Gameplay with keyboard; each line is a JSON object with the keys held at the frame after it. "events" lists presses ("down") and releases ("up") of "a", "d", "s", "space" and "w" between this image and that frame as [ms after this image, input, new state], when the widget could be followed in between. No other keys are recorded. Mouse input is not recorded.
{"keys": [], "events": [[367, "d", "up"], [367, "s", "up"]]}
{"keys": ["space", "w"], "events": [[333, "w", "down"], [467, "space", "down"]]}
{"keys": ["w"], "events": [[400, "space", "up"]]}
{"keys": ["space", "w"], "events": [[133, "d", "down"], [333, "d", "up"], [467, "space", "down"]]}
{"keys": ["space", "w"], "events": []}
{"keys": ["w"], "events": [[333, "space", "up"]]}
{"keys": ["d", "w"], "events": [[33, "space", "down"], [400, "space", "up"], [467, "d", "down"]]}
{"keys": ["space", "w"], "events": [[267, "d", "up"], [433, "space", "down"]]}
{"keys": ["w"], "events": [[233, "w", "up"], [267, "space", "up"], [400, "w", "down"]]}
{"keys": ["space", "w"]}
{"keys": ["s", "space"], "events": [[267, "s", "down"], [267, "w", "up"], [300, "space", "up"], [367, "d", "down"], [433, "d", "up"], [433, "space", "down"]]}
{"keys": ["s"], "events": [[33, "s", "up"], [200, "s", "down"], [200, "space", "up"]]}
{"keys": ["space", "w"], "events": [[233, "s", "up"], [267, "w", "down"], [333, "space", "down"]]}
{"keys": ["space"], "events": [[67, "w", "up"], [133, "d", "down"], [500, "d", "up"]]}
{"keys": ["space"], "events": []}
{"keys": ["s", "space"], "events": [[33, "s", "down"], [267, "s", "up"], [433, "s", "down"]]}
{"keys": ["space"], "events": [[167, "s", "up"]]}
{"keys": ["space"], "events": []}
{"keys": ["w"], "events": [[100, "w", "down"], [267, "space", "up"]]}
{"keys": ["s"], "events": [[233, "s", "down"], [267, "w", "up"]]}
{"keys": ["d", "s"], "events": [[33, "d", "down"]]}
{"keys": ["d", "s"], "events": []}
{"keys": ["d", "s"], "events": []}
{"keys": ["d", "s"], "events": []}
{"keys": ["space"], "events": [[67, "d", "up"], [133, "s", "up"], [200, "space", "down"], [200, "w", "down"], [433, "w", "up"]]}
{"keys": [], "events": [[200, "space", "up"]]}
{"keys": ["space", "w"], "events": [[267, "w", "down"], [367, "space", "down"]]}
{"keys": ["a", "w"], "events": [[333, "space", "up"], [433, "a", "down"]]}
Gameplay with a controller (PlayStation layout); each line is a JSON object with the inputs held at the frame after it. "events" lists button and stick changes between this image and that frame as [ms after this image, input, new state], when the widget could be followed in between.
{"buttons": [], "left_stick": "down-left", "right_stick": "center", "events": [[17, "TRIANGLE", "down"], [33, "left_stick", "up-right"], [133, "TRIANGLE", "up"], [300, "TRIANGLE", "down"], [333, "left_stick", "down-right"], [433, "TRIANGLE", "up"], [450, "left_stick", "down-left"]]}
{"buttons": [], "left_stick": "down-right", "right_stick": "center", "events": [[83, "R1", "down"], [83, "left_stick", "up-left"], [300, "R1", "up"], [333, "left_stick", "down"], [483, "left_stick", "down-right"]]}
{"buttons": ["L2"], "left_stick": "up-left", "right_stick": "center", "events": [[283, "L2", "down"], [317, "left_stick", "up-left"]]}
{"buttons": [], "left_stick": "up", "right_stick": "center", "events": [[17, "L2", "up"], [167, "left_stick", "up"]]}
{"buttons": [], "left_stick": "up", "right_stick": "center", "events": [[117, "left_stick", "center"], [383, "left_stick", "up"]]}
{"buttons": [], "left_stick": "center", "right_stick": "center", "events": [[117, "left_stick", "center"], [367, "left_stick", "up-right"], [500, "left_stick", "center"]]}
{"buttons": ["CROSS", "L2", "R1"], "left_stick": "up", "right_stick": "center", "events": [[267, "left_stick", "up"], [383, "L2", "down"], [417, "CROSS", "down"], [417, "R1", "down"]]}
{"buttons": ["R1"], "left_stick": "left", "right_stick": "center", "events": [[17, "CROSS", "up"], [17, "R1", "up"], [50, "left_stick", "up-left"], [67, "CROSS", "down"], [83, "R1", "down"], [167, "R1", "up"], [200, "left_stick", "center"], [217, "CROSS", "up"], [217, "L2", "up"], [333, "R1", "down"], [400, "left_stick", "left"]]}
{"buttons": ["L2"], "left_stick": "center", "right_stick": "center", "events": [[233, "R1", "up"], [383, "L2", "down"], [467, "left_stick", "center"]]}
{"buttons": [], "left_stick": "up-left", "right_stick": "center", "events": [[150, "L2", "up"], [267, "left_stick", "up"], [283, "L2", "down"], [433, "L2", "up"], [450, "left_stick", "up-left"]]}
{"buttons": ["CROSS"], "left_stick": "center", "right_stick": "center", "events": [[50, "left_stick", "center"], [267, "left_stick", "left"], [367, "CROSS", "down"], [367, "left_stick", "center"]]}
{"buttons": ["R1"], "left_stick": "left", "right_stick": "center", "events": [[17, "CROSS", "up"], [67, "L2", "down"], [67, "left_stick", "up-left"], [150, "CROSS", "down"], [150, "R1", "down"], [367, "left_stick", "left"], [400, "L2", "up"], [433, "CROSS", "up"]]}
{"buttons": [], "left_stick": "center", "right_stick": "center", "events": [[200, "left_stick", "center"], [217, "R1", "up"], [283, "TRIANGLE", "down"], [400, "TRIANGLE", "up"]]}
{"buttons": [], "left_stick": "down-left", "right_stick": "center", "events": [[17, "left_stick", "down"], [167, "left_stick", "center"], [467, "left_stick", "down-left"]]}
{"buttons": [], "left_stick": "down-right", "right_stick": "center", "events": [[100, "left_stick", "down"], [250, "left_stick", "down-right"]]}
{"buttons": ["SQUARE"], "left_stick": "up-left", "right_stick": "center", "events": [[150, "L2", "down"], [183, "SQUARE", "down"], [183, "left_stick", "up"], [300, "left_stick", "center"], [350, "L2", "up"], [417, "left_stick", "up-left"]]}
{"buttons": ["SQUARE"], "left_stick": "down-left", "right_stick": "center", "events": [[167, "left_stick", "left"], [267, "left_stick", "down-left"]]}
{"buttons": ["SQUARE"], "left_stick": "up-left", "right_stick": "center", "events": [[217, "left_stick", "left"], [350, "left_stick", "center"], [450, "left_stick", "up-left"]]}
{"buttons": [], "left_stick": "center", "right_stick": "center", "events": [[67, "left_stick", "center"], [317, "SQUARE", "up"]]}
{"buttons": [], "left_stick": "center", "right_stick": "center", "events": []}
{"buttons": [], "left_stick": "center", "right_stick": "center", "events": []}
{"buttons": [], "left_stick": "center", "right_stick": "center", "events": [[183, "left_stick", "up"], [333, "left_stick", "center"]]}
★ ★ ★ ★ ★
# EXERCISE OBJECTIVE
Provide only the number of lines in the entries that hold the word "held".

# EXERCISE SOLUTION
2